Tourism and offshore drilling don't mix - Scott McCormack

Scott McCormack, Cape LaHave Adventures

Dublin Shore, Nova Scotia


This interview is part of the Faces of Offshore Resistance project highlighting a number of community activists fighting to protect their homes, coastal communities, fisheries, tourism, and cultural history from the harms of offshore drilling. All photo credit goes to Robert Van Waarden.

Scott McCormack: I’m a sea kayak guide and owner/operation of Cape LaHave adventures in Dublin Shore Nova Scotia. I’ve been kayaking and canoeing since I was 8 or 9 years old. I was guiding canoe trips when I was a teenager and then in my early 20s I got into sea kayak guiding.

 

We moved here 5 years ago. I am from Halifax but I spent every summer of my life on the South Shore sailing working as an sailing instructor. We had a cottage so I spent a lot of time down here, and I love the coastline.
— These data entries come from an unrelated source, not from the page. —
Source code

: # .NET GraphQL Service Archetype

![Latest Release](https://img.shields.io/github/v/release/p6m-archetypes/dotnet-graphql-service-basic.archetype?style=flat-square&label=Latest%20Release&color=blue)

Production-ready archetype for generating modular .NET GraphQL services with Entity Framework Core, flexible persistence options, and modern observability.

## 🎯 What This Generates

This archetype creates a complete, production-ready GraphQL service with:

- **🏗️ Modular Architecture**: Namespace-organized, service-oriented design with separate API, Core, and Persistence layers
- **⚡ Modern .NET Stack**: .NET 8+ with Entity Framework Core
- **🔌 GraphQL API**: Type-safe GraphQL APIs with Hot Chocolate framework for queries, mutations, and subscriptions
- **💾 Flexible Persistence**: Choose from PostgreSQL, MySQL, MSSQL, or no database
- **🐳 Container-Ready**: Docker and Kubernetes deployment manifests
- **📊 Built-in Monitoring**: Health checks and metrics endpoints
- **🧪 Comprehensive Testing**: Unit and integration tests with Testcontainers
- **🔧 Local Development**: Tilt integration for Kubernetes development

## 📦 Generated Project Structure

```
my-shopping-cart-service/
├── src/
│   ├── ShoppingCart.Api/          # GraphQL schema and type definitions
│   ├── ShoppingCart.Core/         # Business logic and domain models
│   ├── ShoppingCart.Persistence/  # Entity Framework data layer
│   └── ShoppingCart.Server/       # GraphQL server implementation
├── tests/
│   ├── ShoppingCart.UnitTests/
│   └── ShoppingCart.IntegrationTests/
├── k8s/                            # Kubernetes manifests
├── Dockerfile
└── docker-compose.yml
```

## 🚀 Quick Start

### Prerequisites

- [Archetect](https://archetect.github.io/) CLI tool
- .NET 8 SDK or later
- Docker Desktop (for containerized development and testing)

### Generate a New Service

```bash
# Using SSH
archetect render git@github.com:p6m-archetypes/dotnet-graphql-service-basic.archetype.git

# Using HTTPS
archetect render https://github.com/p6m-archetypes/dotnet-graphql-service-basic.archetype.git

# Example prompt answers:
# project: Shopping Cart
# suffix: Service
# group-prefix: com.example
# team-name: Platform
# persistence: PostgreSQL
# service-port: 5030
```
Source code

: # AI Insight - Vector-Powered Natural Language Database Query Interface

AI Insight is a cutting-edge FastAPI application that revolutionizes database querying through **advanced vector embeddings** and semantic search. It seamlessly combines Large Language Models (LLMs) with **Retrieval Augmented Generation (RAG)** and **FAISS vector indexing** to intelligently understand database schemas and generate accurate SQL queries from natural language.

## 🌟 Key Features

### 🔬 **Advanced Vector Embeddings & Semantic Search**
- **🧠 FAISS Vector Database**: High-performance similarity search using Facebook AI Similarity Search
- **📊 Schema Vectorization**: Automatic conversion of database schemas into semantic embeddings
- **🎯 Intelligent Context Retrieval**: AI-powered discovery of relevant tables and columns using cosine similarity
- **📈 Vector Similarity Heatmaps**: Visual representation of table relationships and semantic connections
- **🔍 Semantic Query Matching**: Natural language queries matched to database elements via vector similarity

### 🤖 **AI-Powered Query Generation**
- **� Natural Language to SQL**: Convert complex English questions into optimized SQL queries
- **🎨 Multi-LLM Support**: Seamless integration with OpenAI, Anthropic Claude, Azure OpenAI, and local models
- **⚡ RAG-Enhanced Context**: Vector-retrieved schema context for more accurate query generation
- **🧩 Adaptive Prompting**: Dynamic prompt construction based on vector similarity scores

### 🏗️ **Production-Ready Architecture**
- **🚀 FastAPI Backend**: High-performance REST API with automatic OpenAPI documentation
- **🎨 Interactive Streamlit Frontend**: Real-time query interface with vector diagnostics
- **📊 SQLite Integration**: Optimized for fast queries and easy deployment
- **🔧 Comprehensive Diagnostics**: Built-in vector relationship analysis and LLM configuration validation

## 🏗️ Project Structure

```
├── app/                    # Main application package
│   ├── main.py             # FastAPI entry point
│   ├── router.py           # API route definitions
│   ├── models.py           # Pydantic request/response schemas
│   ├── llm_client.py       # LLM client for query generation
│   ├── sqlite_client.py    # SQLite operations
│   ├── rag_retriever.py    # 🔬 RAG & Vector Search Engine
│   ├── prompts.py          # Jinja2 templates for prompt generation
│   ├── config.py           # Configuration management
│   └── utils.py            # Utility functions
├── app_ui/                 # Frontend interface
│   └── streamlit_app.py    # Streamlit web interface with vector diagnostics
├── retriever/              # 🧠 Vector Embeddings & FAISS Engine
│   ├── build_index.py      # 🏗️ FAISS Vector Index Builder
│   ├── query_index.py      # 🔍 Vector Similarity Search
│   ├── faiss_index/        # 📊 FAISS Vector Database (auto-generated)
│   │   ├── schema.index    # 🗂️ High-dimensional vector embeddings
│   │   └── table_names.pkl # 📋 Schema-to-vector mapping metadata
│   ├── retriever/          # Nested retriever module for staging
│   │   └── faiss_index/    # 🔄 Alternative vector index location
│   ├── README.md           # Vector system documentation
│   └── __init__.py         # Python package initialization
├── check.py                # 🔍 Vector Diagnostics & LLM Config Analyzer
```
We were working all over the place from Antarctica and BC as kayak guides. I guided here and did a long tour that started in Prospect and ended here in the islands.  I just fell in love and we started the company.

 

Our tours are 1-2 people up to big school groups. Families on vacation. Maybe in a month we see 1000 or 2000 guests coming through for tours, and more for rentals.

 

Robert Van Waarden: What brought you here?

 

SMC: The beauty of the coasts, the islands, its sheltered and protected. There’s huge diversity - surf and swells when you get into the outside, but also sheltered coves and white sand beaches. It’s a great place to take beginners while still being on the ocean. We get big open views in the safety of the islands.

 

RVW: When you think of offshore drilling how does that make you feel?

 

SMC: Weary. Looking at the track records of BP and some of the other companies, there have been oil spills and there is a potential that could happen here. That would be really detrimental to the wildlife which is part of the ecosystem clearly but also part of the tours. We see seals playing and porpoises and it would be catastrophic if there was an oil spill. It’s worrisome.

 

RVW: In the event of a spill what would happen here?

 

SMC: It can’t be good for the fishing industry or the tourism that we do. In my lifetime I’ve seen osprey, eagles, mackerel in the summer. That’s when the seals and the porpoises are there. Nature’s doing it’s thing and I’m sure it would certainly be toxic to all of that.

 

People fish for halibut in late spring and early summer. People come here for the beautiful beaches. In the summer the tourism economy is key for people living here. A huge percentage of the population is working directly with the ocean. If there’s a spill they're not going to come here, they're going to go somewhere else.

 

RVW: If you had a message to tell the government of Nova Scotia what would it be?

 

SMC: More consultation of different voices about whether it's really worth doing this. It seems like the top down trickle down economics is not effective for the masses. Who does it benefit? And is it worth it? It is the commons that we’re dealing with here. it’s the ocean, which is everybody’s. I think we need to be really careful - if there’s exploitation that it’s done sustainably.

 

I don’t have all the answers but offshore drilling is not sustainable.

 

It seems like a lot of decisions are made based purely on economics and money, and I would urge the province or the decision makers to consider all the livelihood of everyone when they’re making decisions. Where is the money going? How is it going to help our society?

 

RVW: When you talk to your peers about this issue whats the response?

 

SMC: Definitely against the drilling. You see these signs up everywhere, everybody has them. I haven’t heard of anyone around here being offered jobs in the offshore. I don’t know anybody that’s for it around here. I’m sure there are some but I don’t know them. I’ve lived here 5 years and you get to know people running a business.

 

Clients who come may work for the oil industry in one form or another and they come and spend their money here which we welcome. The argument I hear from some folks is that we need to get our oil from somewhere but I don’t know if this is worth the risk.